Though I don't drink alcohol anymore, I've taken to regularly watching The Thirsty Traveler, which airs on the Fine Living Network. Each episode finds host Kevin Brauch traveling to a new locale to bring viewers the lowdown on a different type of alcoholic beverage.
An episode I saw not so long ago covered Iceberg Vodka. Now, there's more to this one than just a clever name, as the vodka is actually made from genuine iceberg water. Which got me to thinking that it might be interesting to brew up a fine cup of tea using the same.
As it turns out, Canada's Original Iceberg Water Corporation, in St. Johns, Newfoundland, the company that makes Iceberg Vodka, also offers the water in 500 ml and one liter sizes. According to their Web site, which features some very cooling graphics, they are currently out of iceberg water. No, this is not a global warming thing, but apparently a demand outstripping production thing and they hope to have the H2O back in stock by October.
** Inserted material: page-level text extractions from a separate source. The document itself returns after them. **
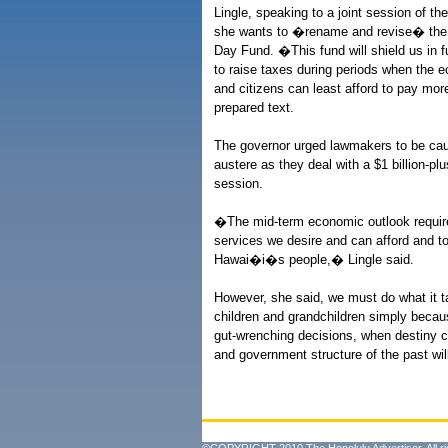
Lingle, speaking to a joint session of t
she wants to �rename and revise� the 
Day Fund. �This fund will shield us in f
to raise taxes during periods when the 
and citizens can least afford to pay mor
prepared text.
The governor urged lawmakers to be caut
austere as they deal with a $1 billion-plu
session.
�The mid-term economic outlook requires
services we desire and can afford and t
Hawai�i�s people,� Lingle said.
However, she said, we must do what it ta
children and grandchildren simply becau
gut-wrenching decisions, when destiny ca
and government structure of the past wi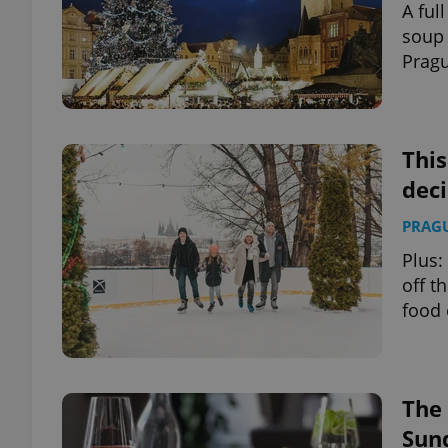
A ful
soup 
add_logo_profile_m
Pragu
^qs_[0-9]+$
This
deci
^eps_[0-9]+$
PRAG
Plus:
off t
CookieScriptConse
food 
expss
The 
Sun
PHPSESSID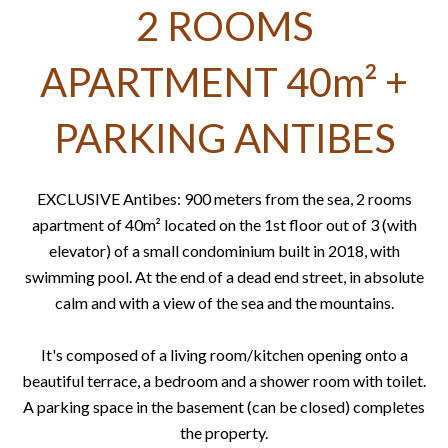
2 ROOMS
APARTMENT 40m² +
PARKING ANTIBES
EXCLUSIVE Antibes: 900 meters from the sea, 2 rooms
apartment of 40m² located on the 1st floor out of 3 (with
elevator) of a small condominium built in 2018, with
swimming pool. At the end of a dead end street, in absolute
calm and with a view of the sea and the mountains.
It's composed of a living room/kitchen opening onto a
beautiful terrace, a bedroom and a shower room with toilet.
A parking space in the basement (can be closed) completes
the property.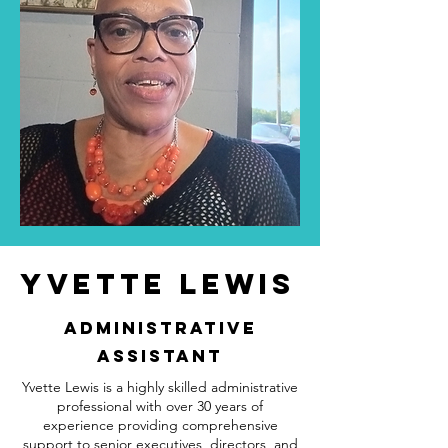
Yvette Lewis
administrative
Assistant
Yvette Lewis is a highly skilled administrative
professional with over 30 years of
experience providing comprehensive
support to senior executives, directors, and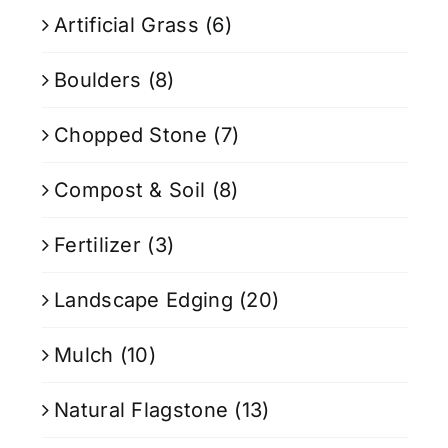
Artificial Grass
(6)
Boulders
(8)
Chopped Stone
(7)
Compost & Soil
(8)
Fertilizer
(3)
Landscape Edging
(20)
Mulch
(10)
Natural Flagstone
(13)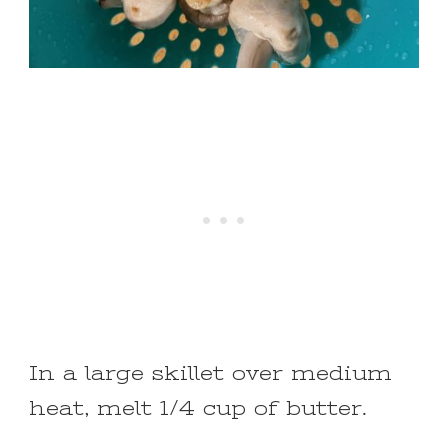
In a large skillet over medium
heat, melt 1/4 cup of butter.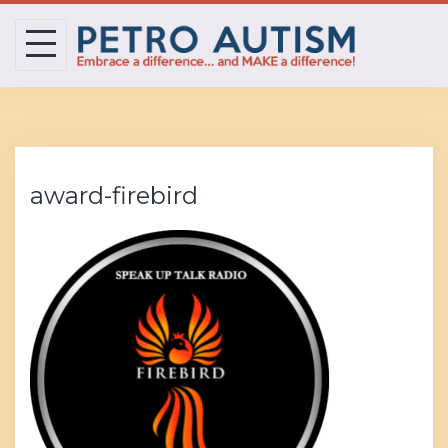
Skip
to
content
award-firebird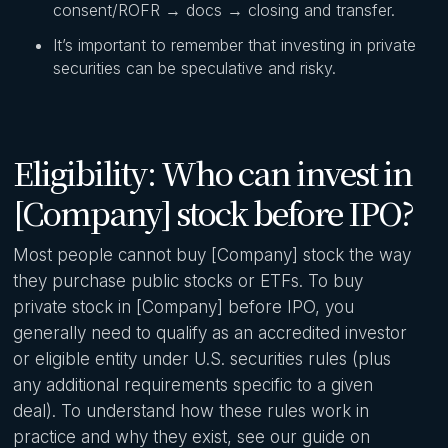
consent/ROFR → docs → closing and transfer.
It’s important to remember that investing in private
securities can be speculative and risky.
Eligibility: Who can invest in
[Company] stock before IPO?
Most people cannot buy [Company] stock the way
they purchase public stocks or ETFs. To buy
private stock in [Company] before IPO, you
generally need to qualify as an accredited investor
or eligible entity under U.S. securities rules (plus
any additional requirements specific to a given
deal). To understand how these rules work in
practice and why they exist, see our guide on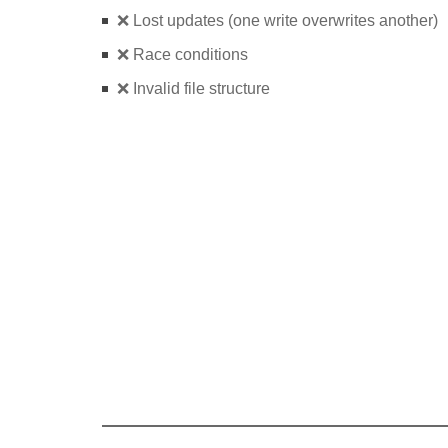
❌ Lost updates (one write overwrites another)
❌ Race conditions
❌ Invalid file structure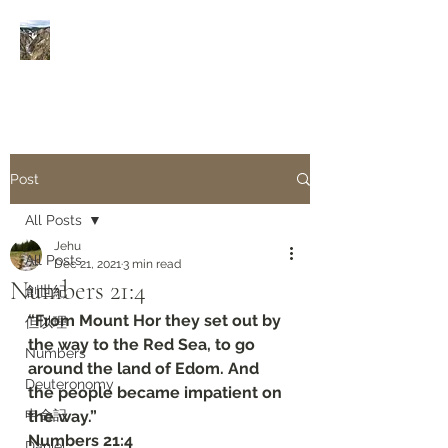
Rivers of Living Water
活
水河
Post
All Posts
Jehu
All Posts
Dec 21, 2021
3 min read
Numbers‬ ‭21:4‬
創世紀
“From Mount Hor they set out by 
但以理
the way to the Red Sea, to go 
Numbers
around the land of Edom. And 
Deuteronomy‬
the people became impatient on 
申命記
the way.”
‭‭Numbers‬ ‭21:4‬
Daniel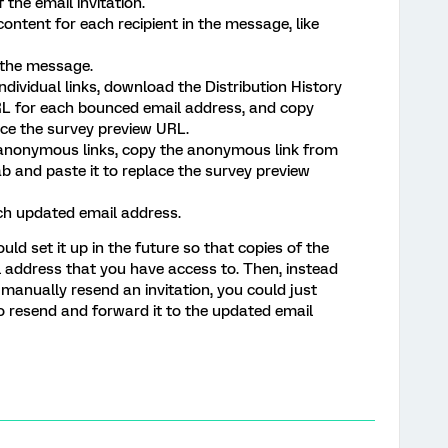
 the email invitation.
ontent for each recipient in the message, like
o the message.
individual links, download the Distribution History
RL for each bounced email address, and copy
ace the survey preview URL.
 anonymous links, copy the anonymous link from
ab and paste it to replace the survey preview
h updated email address.
uld set it up in the future so that copies of the
il address that you have access to. Then, instead
 manually resend an invitation, you could just
o resend and forward it to the updated email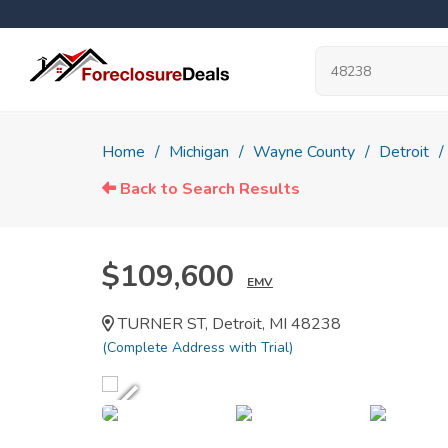
Home
Michigan
Wayne County
Detroit
Back to Search Results
$109,600
EMV
TURNER ST, Detroit, MI 48238
(Complete Address with Trial)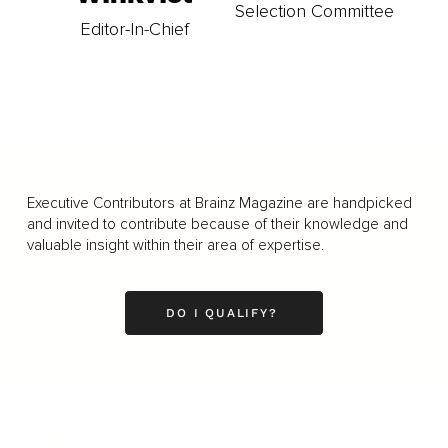
Selection Committee
Editor-In-Chief
Executive Contributors at Brainz Magazine are handpicked
and invited to contribute because of their knowledge and
valuable insight within their area of expertise.
DO I QUALIFY?
Business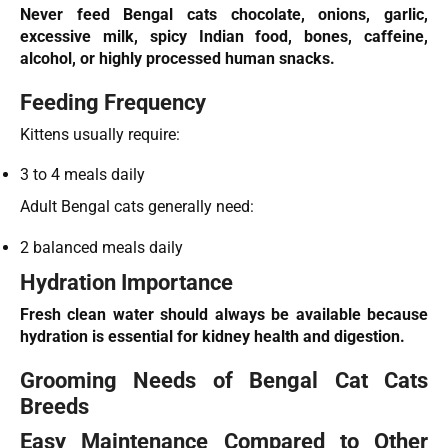
Never feed Bengal cats chocolate, onions, garlic,
excessive milk, spicy Indian food, bones, caffeine,
alcohol, or highly processed human snacks.
Feeding Frequency
Kittens usually require:
3 to 4 meals daily
Adult Bengal cats generally need:
2 balanced meals daily
Hydration Importance
Fresh clean water should always be available because
hydration is essential for kidney health and digestion.
Grooming Needs of Bengal Cat Cats
Breeds
Easy Maintenance Compared to Other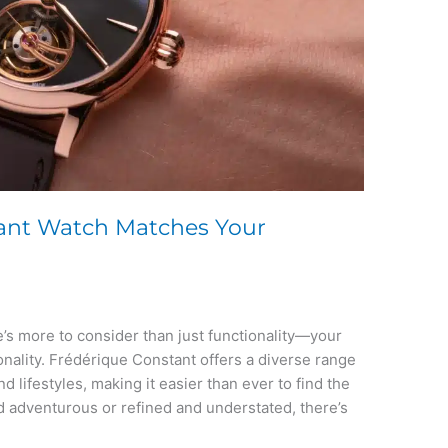
ant Watch Matches Your
’s more to consider than just functionality—your
onality. Frédérique Constant offers a diverse range
and lifestyles, making it easier than ever to find the
 adventurous or refined and understated, there’s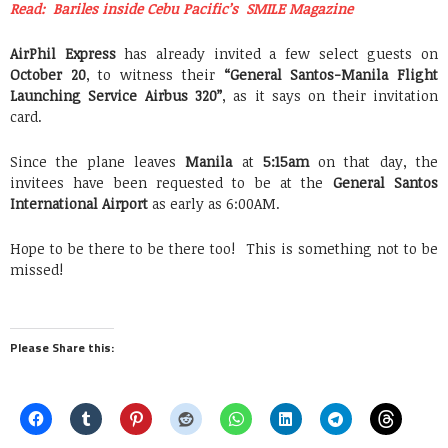
Read: Bariles inside Cebu Pacific’s SMILE Magazine
AirPhil Express
has already invited a few select guests on
October 20
, to witness their
“General Santos-Manila Flight
Launching Service Airbus 320”
, as it says on their invitation
card.
Since the plane leaves
Manila
at
5:15am
on that day, the
invitees have been requested to be at the
General Santos
International Airport
as early as 6:00AM.
Hope to be there to be there too! This is something not to be
missed!
Please Share this: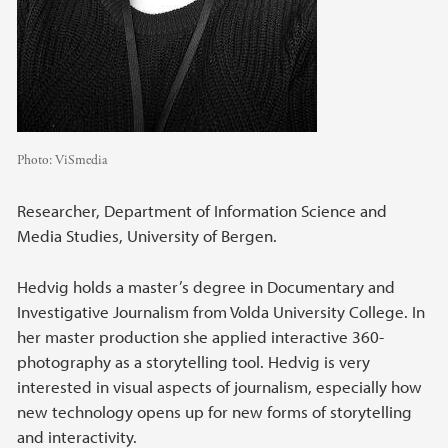
Photo:
ViSmedia
Researcher, Department of Information Science and
Media Studies, University of Bergen.
Hedvig holds a master’s degree in Documentary and
Investigative Journalism from Volda University College. In
her master production she applied interactive 360-
photography as a storytelling tool. Hedvig is very
interested in visual aspects of journalism, especially how
new technology opens up for new forms of storytelling
and interactivity.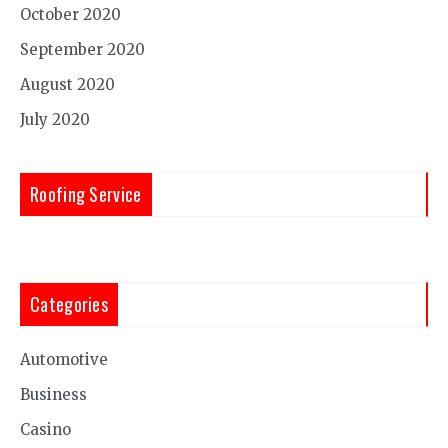
October 2020
September 2020
August 2020
July 2020
Roofing Service
Categories
Automotive
Business
Casino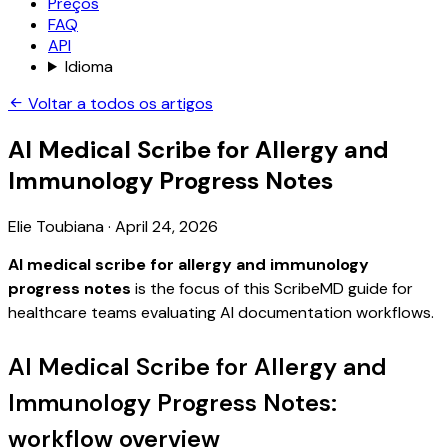
Preços
FAQ
API
Idioma
Voltar a todos os artigos
AI Medical Scribe for Allergy and
Immunology Progress Notes
Elie Toubiana
·
April 24, 2026
AI medical scribe for allergy and immunology
progress notes
is the focus of this ScribeMD guide for
healthcare teams evaluating AI documentation workflows.
AI Medical Scribe for Allergy and
Immunology Progress Notes:
workflow overview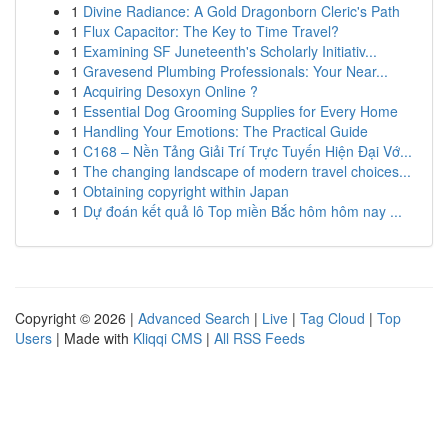
1
Divine Radiance: A Gold Dragonborn Cleric's Path
1
Flux Capacitor: The Key to Time Travel?
1
Examining SF Juneteenth's Scholarly Initiativ...
1
Gravesend Plumbing Professionals: Your Near...
1
Acquiring Desoxyn Online ?
1
Essential Dog Grooming Supplies for Every Home
1
Handling Your Emotions: The Practical Guide
1
C168 – Nền Tảng Giải Trí Trực Tuyến Hiện Đại Vớ...
1
The changing landscape of modern travel choices...
1
Obtaining copyright within Japan
1
Dự đoán kết quả lô Top miền Bắc hôm hôm nay ...
Copyright © 2026 |
Advanced Search
|
Live
|
Tag Cloud
|
Top
Users
| Made with
Kliqqi CMS
|
All RSS Feeds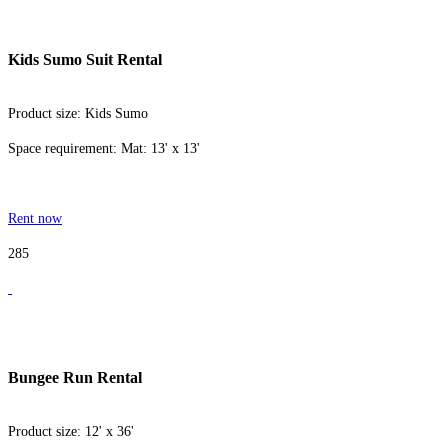
Kids Sumo Suit Rental
Product size: Kids Sumo
Space requirement: Mat: 13' x 13'
Rent now
285
Bungee Run Rental
Product size: 12' x 36'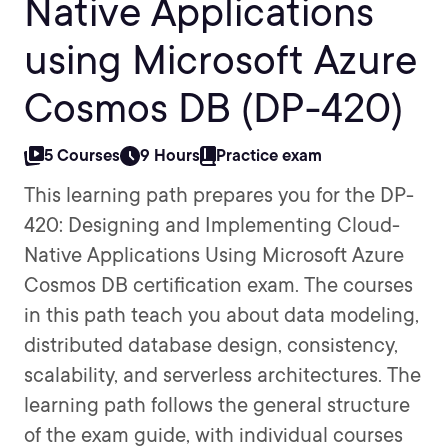
Native Applications
using Microsoft Azure
Cosmos DB (DP-420)
5 Courses
9 Hours
Practice exam
This learning path prepares you for the DP-
420: Designing and Implementing Cloud-
Native Applications Using Microsoft Azure
Cosmos DB certification exam. The courses
in this path teach you about data modeling,
distributed database design, consistency,
scalability, and serverless architectures. The
learning path follows the general structure
of the exam guide, with individual courses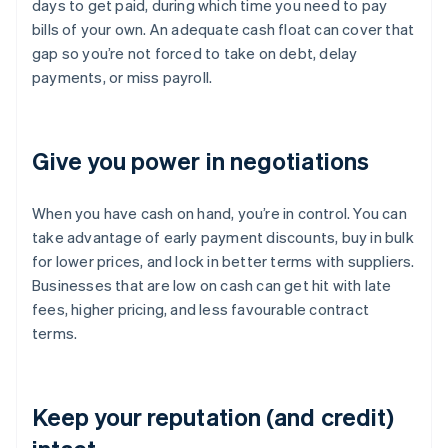
days to get paid, during which time you need to pay
bills of your own. An adequate cash float can cover that
gap so you’re not forced to take on debt, delay
payments, or miss payroll.
Give you power in negotiations
When you have cash on hand, you’re in control. You can
take advantage of early payment discounts, buy in bulk
for lower prices, and lock in better terms with suppliers.
Businesses that are low on cash can get hit with late
fees, higher pricing, and less favourable contract
terms.
Keep your reputation (and credit)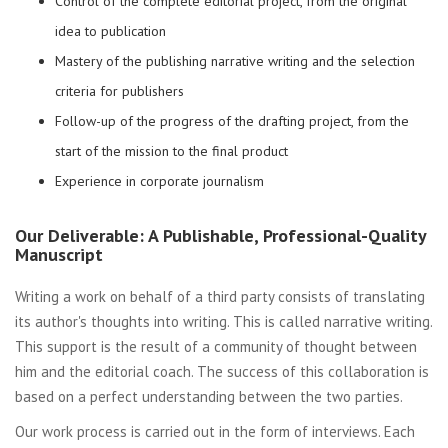
Control of the complete editorial project, from the original
idea to publication
Mastery of the publishing narrative writing and the selection
criteria for publishers
Follow-up of the progress of the drafting project, from the
start of the mission to the final product
Experience in corporate journalism
Our Deliverable: A Publishable, Professional-Quality
Manuscript
Writing a work on behalf of a third party consists of translating
its author's thoughts into writing. This is called narrative writing.
This support is the result of a community of thought between
him and the editorial coach. The success of this collaboration is
based on a perfect understanding between the two parties.
Our work process is carried out in the form of interviews. Each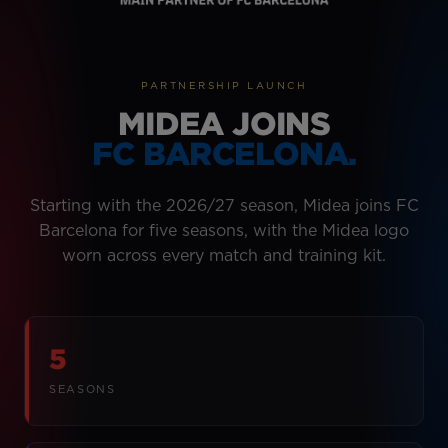
PARTNERSHIP LAUNCH
MIDEA JOINS
FC BARCELONA.
Starting with the 2026/27 season, Midea joins FC
Barcelona for five seasons, with the Midea logo
worn across every match and training kit.
5
SEASONS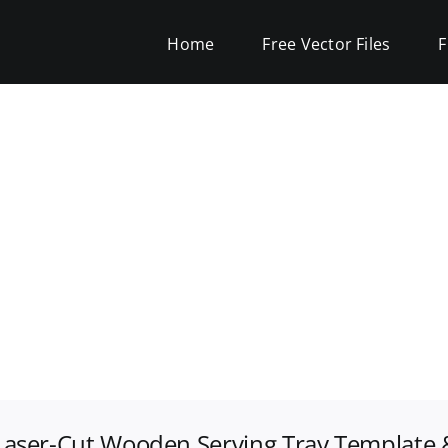
Home
Free Vector Files
F
Laser-Cut Wooden Serving Tray Template &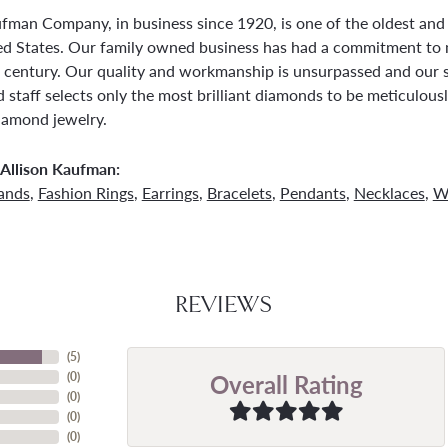
ufman Company, in business since 1920, is one of the oldest an
ed States. Our family owned business has had a commitment to 
a century. Our quality and workmanship is unsurpassed and our 
 staff selects only the most brilliant diamonds to be meticulousl
amond jewelry.
Allison Kaufman:
ands
,
Fashion Rings
,
Earrings
,
Bracelets
,
Pendants
,
Necklaces
,
W
REVIEWS
(
5
)
Overall Rating
(
0
)
(
0
)
(
0
)
(
0
)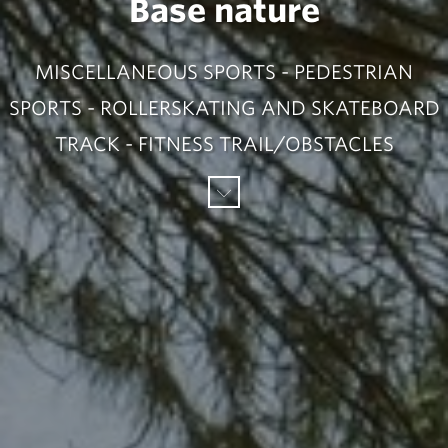
Base nature
MISCELLANEOUS SPORTS - PEDESTRIAN
SPORTS - ROLLERSKATING AND SKATEBOARD
TRACK - FITNESS TRAIL/OBSTACLES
So unless I go harvest some iceberg water on my own or happen to find a bottle of it elsewhere in the meantime, my experiment is going to have to wait.
If you're up around Newfoundland any time soon and you want to try some tea (or coffee) brewed with iceberg water, you might want to make a visit to Butler's By the Sea. The bed and breakfast claims to offer "coffee and tea made out of iceberg water (when in season)." Iceberg harvesting season, according to the Iceberg Water site, is May through July.
While we're on the subject of water and tea, this is as good a time as any to make mention of From Bud to Brew: Water's Role in the Growth of Tea, an excellent article by Monique Balas, as featured in the August issue of Fresh Cup Magazine. For whatever reason, I don't seem to be able to get a functional link directly to the article, so just go to the magazine's site and look around. It's there.